Now, the pair are associates at Nashville-based Waller Lansden Dortch & Davis, where they can still handle interesting work – but can also drive home to a house they own, with a backyard.

TECH DRAWS TALENT

The majority of associates who left New York's elite firms stayed in Big Law, LinkedIn, and Decipher data shows, often lured by firms with a strong presence in the tech sector. Silicon Valley-based Cooley; Gunderson Dettmer Stough Villeneuve Franklin & Hachigian; and Fenwick & West together swiped dozens of associates.

Los Angeles-founded Latham & Watkins and Boston-based Goodwin Procter, which both advised on Slack Technologies Inc's listing, were also top landing pads, alongside behemoth Kirkland & Ellis.

The 10 New York firms did not provide comments. Neither did Cooley, Goodwin, and Kirkland. Latham's New York managing partner Marc Jaffe said that by May 21 his firm had hired 105 U.S. lateral associates, with more coming, compared to 107 U.S. lateral associates hired in all of 2020.

Fenwick chief talent officer Neha Shah Nissen said her firm has upped hiring in 2021, focused on New York. By the end of May, Fenwick employed 328 non-partner attorneys, including 63 who joined this year. Another 12 lawyers were scheduled to join within the month, a representative said.

Ryan Purcell, Gunderson's New York hiring partner, also reported tremendous growth. Gunderson had hired 88 lateral associates by early April, compared to 37 associates in all of 2020 and 46 in 2019, he said. More than half of the new hires were in New York.

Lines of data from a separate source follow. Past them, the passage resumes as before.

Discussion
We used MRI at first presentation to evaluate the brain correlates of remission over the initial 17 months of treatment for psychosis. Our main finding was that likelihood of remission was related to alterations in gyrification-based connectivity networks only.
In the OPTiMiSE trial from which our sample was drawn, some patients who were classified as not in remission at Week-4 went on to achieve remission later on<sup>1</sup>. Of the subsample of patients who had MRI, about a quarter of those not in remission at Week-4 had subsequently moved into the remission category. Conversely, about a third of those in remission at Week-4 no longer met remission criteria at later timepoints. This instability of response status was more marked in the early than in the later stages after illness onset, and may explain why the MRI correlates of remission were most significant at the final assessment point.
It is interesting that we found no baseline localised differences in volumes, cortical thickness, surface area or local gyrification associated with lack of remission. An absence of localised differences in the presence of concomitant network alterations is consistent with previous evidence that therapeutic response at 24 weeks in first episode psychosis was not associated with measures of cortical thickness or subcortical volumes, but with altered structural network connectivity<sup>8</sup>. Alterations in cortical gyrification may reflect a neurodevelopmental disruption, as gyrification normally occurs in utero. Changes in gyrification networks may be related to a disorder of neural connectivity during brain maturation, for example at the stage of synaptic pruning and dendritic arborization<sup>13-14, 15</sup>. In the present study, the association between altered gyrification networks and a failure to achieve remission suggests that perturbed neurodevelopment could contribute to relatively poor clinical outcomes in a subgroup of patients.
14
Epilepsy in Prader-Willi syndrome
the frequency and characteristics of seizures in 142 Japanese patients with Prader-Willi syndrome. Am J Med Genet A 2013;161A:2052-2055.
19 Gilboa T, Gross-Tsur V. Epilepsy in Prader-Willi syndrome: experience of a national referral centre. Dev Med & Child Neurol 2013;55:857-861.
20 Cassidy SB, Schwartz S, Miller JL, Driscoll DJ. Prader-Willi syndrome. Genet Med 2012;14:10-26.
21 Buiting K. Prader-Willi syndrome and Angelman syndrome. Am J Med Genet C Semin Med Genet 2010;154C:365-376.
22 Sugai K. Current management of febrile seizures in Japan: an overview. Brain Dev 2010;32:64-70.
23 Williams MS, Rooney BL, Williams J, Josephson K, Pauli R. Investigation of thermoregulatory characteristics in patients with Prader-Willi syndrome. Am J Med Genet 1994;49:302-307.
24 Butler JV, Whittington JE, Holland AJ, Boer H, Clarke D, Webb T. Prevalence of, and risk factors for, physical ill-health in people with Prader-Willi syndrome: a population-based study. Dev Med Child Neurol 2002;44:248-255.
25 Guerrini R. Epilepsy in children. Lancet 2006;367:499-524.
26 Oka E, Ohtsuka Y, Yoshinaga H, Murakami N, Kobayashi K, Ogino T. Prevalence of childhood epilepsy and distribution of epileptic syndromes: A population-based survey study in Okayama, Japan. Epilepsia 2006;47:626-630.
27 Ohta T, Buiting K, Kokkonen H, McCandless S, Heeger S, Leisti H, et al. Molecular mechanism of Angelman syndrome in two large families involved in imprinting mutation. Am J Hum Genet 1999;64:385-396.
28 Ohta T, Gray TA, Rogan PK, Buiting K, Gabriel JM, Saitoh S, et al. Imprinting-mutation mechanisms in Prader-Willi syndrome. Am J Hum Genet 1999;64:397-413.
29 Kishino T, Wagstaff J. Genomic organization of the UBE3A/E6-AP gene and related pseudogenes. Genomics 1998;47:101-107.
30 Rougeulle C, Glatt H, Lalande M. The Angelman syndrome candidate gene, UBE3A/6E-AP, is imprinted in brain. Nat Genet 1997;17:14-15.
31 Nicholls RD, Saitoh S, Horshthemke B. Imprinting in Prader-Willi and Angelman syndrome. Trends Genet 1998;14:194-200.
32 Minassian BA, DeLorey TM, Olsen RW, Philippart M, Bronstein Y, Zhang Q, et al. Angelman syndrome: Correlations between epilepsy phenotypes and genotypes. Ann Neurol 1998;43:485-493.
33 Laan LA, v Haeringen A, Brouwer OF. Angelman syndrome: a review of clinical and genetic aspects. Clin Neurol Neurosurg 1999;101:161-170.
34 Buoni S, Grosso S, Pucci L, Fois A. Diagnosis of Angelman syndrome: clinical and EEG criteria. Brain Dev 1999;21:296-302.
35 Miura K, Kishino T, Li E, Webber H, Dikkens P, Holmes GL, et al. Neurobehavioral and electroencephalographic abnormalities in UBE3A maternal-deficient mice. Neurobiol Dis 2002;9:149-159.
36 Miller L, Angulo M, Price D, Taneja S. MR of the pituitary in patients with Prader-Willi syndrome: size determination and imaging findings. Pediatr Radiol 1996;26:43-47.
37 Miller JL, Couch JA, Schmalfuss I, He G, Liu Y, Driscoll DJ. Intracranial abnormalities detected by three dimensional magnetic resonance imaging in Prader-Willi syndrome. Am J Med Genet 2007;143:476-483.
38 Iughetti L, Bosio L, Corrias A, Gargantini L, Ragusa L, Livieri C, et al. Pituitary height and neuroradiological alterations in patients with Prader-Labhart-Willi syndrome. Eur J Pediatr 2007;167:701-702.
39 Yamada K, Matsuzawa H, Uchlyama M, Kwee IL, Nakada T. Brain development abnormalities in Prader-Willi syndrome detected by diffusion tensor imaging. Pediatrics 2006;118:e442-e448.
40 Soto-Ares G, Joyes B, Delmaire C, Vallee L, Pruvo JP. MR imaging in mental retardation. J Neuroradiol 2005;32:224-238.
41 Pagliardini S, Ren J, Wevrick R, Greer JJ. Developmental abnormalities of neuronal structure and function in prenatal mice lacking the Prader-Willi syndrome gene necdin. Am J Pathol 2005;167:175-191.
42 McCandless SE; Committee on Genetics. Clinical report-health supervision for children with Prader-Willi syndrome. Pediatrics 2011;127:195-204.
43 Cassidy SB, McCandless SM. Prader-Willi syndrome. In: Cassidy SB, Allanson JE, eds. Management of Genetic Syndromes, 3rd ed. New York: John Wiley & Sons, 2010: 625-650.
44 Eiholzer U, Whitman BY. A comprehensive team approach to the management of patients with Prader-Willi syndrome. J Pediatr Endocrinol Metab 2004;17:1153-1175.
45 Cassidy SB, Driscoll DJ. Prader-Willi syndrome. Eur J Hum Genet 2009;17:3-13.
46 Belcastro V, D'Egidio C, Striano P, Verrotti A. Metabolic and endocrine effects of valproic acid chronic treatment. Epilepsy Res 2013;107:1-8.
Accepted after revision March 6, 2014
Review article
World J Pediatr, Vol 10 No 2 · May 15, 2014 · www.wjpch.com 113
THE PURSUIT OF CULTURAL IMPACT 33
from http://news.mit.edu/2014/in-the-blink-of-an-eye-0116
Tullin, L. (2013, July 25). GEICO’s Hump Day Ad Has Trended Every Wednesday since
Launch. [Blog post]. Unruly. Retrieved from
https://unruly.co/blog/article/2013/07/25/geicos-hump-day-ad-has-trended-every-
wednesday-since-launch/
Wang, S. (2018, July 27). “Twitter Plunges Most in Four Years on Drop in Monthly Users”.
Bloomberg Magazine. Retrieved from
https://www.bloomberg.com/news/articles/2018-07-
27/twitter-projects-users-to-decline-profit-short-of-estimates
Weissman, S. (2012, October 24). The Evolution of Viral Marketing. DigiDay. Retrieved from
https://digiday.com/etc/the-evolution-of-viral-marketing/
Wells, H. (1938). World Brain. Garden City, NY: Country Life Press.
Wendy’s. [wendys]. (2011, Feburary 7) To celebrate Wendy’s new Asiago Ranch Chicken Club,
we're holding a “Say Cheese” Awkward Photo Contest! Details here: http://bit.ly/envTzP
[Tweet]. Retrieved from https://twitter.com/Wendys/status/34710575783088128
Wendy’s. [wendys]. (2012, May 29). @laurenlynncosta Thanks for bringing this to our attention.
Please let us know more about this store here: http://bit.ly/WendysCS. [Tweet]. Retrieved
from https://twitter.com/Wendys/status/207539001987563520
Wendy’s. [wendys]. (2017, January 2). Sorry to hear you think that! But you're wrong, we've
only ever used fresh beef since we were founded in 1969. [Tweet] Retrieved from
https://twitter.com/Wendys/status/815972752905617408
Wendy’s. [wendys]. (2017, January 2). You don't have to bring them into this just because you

"When we see the kind of jump in demand that we saw in the last year ... we can't meet that demand just with law school recruiting," Purcell said.

Decipher data shows that as of May 28, the 100 highest-grossing U.S. firms hired 724 corporate associates in 2021, compared to an average of 471 such moves in the same period from 2017 to 2020.

It’s not just that tech-focused firms are more eager to hire. Associates are more eager to work for them, recruiters said. Tech companies held steady in 2020 as the overall U.S. economy floundered in the pandemic, signaling stability.

The newest generation of lawyers also grew up when the tech was ascendant, finding friends on Facebook and searching for answers on Google while Wall Street banks drew ire over the 2008 financial crisis.

During the pandemic, "associates took time to look inward at the kinds of clients they're servicing," said Kate Reder Sheikh, a legal recruiter at Major, Lindsey & Africa.

WHAT'S NEXT?

Elite law firms are built to lose associates every year – not everyone can make partners. Not all the New York firms lost associates at the same rate.

Most did attract new associates: Davis Polk poached from San Francisco-based Orrick, Herrington & Sutcliffe and Simpson Thacher lured associates from Cahill. Paul, Weiss hired from Sullivan & Cromwell and Simpson Thacher, Milbank from Weil and Debevoise from Latham, LinkedIn data shows.

Still, the pandemic, high deal volume, and a hot hiring market have pushed some associates to leave those New York firms faster than planned, associates and recruiters said, at a time when the firms are offering two-part special bonuses as high as $64,000 to retain talent and, in some cases, raising current first years' salaries as high as $205,000.

Another wave of departures could be looming.

As U.S. COVID-19 vaccination rates rise and case numbers fall, law firms are issuing office return plans – meaning associates riding out the pandemic in say, Florida, must now figure out if they want to come back to New York or find a job that lets them stay put.

"That's going to be decision time for a lot of people," said Lawrence Klein, a New York legal recruiter at Robert Half.